What the task asks:
Please take the lines from the one holding "Derived from the" through the one holding "Returns shown before" in the data below and copy them exactly.

=== Supplied information ===

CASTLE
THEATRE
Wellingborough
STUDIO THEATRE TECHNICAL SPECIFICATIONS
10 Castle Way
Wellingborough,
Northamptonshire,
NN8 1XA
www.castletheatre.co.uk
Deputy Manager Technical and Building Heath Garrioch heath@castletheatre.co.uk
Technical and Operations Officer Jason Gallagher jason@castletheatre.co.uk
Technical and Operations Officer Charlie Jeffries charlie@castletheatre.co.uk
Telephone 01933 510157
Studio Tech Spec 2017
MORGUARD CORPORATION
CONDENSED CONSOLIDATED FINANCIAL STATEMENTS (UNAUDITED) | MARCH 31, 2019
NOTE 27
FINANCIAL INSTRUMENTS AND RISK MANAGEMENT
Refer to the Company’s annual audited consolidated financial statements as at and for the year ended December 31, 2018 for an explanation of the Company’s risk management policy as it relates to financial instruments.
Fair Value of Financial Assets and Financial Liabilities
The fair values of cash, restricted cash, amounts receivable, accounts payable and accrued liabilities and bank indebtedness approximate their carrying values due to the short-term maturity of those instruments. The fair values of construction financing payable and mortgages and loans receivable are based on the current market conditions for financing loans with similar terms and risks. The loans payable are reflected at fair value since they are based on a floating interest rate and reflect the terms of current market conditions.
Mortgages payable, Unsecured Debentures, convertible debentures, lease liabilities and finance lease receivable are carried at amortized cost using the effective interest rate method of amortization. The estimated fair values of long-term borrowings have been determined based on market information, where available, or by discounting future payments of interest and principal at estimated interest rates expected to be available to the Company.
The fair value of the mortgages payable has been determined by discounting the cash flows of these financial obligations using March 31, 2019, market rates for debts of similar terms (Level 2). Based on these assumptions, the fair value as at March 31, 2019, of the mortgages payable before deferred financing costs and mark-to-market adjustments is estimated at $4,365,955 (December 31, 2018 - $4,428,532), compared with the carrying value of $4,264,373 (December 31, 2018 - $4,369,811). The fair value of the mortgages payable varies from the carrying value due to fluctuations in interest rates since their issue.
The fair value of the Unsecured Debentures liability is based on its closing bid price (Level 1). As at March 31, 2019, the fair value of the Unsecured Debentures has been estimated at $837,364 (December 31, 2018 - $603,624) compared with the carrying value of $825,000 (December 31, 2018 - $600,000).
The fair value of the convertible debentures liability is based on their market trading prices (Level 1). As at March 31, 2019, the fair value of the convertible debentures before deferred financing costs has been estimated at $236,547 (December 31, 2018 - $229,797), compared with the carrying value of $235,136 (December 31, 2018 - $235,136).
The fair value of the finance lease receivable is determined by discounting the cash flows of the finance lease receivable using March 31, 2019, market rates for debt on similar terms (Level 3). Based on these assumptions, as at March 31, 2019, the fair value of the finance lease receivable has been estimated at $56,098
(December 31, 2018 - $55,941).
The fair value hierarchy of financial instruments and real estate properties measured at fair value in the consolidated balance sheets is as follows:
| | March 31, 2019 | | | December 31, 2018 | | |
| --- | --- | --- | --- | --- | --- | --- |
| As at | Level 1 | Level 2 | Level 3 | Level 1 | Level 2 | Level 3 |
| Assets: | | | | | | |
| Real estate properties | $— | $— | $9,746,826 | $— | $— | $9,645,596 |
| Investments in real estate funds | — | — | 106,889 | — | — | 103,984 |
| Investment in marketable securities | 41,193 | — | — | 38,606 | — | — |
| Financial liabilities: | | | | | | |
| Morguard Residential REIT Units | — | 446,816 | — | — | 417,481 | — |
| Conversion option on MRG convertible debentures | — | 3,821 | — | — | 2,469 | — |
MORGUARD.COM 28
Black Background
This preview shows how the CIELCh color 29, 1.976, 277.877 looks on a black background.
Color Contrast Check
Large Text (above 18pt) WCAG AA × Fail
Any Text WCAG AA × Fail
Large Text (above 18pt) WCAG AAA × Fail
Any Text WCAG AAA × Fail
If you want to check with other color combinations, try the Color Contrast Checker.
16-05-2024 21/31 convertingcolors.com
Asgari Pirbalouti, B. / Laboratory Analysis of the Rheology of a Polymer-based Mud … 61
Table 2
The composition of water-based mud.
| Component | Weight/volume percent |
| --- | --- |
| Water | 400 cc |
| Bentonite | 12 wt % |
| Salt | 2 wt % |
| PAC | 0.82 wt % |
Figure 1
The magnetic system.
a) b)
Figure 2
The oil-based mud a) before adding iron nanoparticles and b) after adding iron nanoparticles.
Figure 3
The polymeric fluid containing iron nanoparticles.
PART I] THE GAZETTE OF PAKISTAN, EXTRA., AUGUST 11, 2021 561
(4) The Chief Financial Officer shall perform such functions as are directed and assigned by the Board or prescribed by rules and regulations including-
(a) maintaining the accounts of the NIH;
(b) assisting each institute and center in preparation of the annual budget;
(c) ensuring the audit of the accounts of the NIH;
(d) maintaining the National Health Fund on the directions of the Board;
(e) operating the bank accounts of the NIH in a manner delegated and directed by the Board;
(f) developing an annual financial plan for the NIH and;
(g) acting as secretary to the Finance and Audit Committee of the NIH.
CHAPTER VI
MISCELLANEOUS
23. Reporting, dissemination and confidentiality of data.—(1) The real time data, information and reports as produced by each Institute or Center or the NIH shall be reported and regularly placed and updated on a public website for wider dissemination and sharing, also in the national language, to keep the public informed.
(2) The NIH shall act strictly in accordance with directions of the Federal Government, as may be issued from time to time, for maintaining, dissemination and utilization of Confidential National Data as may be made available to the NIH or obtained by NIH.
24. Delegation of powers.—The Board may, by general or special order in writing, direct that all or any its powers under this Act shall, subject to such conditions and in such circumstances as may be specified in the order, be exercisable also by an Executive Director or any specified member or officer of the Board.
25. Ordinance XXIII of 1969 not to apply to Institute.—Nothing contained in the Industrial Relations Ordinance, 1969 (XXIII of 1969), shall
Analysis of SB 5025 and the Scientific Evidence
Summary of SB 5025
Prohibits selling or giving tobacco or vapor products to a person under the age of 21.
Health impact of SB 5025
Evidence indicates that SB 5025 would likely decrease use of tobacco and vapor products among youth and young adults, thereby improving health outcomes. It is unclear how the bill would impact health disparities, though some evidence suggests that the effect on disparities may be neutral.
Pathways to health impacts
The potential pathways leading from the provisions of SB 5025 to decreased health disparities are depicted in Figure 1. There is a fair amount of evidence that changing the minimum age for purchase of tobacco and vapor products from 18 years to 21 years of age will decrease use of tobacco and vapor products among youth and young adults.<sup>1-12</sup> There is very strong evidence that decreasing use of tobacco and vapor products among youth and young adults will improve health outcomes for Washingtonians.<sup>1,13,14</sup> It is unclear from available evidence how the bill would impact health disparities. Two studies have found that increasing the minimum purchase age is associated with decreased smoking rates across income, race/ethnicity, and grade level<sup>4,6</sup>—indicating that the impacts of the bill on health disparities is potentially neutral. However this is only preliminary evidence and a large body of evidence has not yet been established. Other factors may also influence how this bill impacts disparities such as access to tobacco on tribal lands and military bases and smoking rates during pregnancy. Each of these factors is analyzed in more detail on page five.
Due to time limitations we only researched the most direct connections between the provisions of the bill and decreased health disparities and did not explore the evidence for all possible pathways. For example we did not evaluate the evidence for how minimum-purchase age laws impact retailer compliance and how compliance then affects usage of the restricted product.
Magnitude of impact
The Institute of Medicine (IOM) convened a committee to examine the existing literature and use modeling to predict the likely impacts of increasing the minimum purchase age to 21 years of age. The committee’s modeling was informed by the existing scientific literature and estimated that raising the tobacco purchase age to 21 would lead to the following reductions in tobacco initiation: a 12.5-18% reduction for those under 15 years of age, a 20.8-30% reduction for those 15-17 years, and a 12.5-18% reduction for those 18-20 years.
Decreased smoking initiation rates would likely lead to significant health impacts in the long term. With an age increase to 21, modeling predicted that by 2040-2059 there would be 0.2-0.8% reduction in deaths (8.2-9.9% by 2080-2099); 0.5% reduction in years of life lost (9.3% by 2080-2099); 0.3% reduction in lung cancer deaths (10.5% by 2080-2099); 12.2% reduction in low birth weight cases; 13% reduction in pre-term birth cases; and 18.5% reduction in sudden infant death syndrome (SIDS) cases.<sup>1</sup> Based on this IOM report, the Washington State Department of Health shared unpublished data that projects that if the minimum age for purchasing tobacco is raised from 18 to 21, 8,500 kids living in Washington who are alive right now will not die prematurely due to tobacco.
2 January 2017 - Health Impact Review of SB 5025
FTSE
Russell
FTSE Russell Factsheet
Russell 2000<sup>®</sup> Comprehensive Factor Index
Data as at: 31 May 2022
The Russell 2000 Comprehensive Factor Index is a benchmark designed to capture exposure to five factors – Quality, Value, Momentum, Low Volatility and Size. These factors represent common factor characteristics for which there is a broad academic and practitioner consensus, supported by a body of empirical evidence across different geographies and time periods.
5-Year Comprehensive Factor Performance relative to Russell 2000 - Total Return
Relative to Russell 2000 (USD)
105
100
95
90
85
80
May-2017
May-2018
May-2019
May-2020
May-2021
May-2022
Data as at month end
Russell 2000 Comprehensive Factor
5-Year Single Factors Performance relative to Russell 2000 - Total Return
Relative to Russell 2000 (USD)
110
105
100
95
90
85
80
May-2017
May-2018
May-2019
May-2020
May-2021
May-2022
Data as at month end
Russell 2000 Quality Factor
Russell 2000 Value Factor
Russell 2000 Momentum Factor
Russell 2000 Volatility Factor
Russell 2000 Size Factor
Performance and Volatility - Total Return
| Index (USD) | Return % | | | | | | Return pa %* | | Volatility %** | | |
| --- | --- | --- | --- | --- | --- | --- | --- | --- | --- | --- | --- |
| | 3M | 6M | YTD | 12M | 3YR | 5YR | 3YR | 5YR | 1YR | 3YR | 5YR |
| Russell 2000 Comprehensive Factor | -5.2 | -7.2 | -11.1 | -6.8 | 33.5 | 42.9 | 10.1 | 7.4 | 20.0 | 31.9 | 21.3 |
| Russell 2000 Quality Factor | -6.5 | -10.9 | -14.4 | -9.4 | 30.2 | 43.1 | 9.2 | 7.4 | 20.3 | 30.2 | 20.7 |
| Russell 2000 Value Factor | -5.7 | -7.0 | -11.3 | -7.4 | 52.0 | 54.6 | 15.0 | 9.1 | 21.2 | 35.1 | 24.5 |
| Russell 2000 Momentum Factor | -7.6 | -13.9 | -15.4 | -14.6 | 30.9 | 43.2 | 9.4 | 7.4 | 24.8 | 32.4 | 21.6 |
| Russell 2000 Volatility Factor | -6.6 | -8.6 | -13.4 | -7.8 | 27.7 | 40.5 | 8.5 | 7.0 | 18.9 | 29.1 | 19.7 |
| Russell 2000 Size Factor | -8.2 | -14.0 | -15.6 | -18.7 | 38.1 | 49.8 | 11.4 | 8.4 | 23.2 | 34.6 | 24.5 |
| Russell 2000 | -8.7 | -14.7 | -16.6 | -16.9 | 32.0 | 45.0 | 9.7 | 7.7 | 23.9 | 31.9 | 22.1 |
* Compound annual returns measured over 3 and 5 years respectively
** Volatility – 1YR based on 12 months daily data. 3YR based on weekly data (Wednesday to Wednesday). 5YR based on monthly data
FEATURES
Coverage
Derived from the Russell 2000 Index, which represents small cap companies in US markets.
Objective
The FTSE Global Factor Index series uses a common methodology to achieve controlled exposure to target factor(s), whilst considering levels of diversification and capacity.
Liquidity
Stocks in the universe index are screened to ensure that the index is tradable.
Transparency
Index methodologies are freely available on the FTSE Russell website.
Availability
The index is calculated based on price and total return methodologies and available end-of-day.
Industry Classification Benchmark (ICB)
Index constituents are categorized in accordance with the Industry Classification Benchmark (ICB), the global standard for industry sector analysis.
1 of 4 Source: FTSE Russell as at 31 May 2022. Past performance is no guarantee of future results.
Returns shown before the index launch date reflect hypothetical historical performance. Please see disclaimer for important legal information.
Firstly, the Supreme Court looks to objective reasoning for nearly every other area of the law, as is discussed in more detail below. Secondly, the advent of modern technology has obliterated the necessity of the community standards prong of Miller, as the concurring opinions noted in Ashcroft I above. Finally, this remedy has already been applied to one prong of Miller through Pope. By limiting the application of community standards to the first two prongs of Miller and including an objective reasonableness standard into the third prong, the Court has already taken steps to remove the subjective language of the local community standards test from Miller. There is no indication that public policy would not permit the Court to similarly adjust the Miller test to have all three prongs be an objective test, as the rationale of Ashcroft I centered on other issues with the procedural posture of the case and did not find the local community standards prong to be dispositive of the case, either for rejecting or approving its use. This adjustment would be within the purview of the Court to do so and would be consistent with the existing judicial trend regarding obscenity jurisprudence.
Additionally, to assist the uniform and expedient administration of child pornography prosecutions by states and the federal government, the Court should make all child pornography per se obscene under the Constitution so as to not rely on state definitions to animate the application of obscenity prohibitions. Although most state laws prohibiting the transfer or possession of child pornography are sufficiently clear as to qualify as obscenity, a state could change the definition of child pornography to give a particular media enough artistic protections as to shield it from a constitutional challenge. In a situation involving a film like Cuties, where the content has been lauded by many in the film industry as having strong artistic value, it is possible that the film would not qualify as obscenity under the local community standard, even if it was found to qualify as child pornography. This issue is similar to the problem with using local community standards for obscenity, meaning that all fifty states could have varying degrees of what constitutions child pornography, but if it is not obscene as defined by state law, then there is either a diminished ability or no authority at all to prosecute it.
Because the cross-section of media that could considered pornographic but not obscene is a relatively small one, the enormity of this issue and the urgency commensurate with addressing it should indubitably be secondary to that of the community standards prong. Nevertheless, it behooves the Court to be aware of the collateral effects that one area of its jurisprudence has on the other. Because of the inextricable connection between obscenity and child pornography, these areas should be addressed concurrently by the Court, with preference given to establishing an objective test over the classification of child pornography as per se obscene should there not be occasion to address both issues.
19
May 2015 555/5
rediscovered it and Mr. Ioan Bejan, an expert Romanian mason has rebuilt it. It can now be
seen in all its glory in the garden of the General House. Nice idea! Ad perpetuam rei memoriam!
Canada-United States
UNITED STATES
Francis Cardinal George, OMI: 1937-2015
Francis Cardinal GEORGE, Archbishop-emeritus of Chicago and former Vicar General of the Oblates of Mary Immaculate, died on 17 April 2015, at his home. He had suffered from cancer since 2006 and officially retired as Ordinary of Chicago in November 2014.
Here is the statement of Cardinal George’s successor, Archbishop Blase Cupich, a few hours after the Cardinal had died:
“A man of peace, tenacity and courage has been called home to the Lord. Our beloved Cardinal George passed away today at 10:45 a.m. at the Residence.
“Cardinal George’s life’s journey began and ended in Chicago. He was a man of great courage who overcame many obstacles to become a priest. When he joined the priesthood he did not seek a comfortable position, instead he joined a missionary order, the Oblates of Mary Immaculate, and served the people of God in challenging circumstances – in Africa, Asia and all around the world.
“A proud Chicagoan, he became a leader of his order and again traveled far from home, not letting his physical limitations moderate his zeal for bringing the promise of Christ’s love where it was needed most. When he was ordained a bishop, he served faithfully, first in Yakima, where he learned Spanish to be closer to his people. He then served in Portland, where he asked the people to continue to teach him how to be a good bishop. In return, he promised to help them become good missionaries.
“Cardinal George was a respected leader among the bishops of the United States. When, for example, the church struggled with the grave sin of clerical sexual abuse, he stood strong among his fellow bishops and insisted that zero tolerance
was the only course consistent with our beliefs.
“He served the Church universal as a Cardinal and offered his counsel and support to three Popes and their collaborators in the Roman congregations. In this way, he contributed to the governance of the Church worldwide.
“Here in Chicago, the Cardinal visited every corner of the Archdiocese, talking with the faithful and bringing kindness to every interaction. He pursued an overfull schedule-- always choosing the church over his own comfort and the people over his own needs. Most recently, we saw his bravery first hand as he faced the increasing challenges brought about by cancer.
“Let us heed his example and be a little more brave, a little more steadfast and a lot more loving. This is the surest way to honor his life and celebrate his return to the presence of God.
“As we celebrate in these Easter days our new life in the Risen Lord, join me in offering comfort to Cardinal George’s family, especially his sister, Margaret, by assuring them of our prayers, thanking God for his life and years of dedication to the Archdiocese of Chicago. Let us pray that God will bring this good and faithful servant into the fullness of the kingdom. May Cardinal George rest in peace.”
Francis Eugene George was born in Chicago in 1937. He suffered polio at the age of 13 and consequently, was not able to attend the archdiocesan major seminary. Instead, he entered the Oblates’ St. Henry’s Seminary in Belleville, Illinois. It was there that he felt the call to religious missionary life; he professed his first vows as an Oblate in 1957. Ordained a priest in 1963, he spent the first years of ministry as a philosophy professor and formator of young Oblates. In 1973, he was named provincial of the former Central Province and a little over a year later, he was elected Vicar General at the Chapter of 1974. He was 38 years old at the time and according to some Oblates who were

===

Answer to this exercise:
Derived from the Russell 2000 Index, which represents small cap companies in US markets.
Objective
The FTSE Global Factor Index series uses a common methodology to achieve controlled exposure to target factor(s), whilst considering levels of diversification and capacity.
Liquidity
Stocks in the universe index are screened to ensure that the index is tradable.
Transparency
Index methodologies are freely available on the FTSE Russell website.
Availability
The index is calculated based on price and total return methodologies and available end-of-day.
Industry Classification Benchmark (ICB)
Index constituents are categorized in accordance with the Industry Classification Benchmark (ICB), the global standard for industry sector analysis.
1 of 4 Source: FTSE Russell as at 31 May 2022. Past performance is no guarantee of future results.
Returns shown before the index launch date reflect hypothetical historical performance. Please see disclaimer for important legal information.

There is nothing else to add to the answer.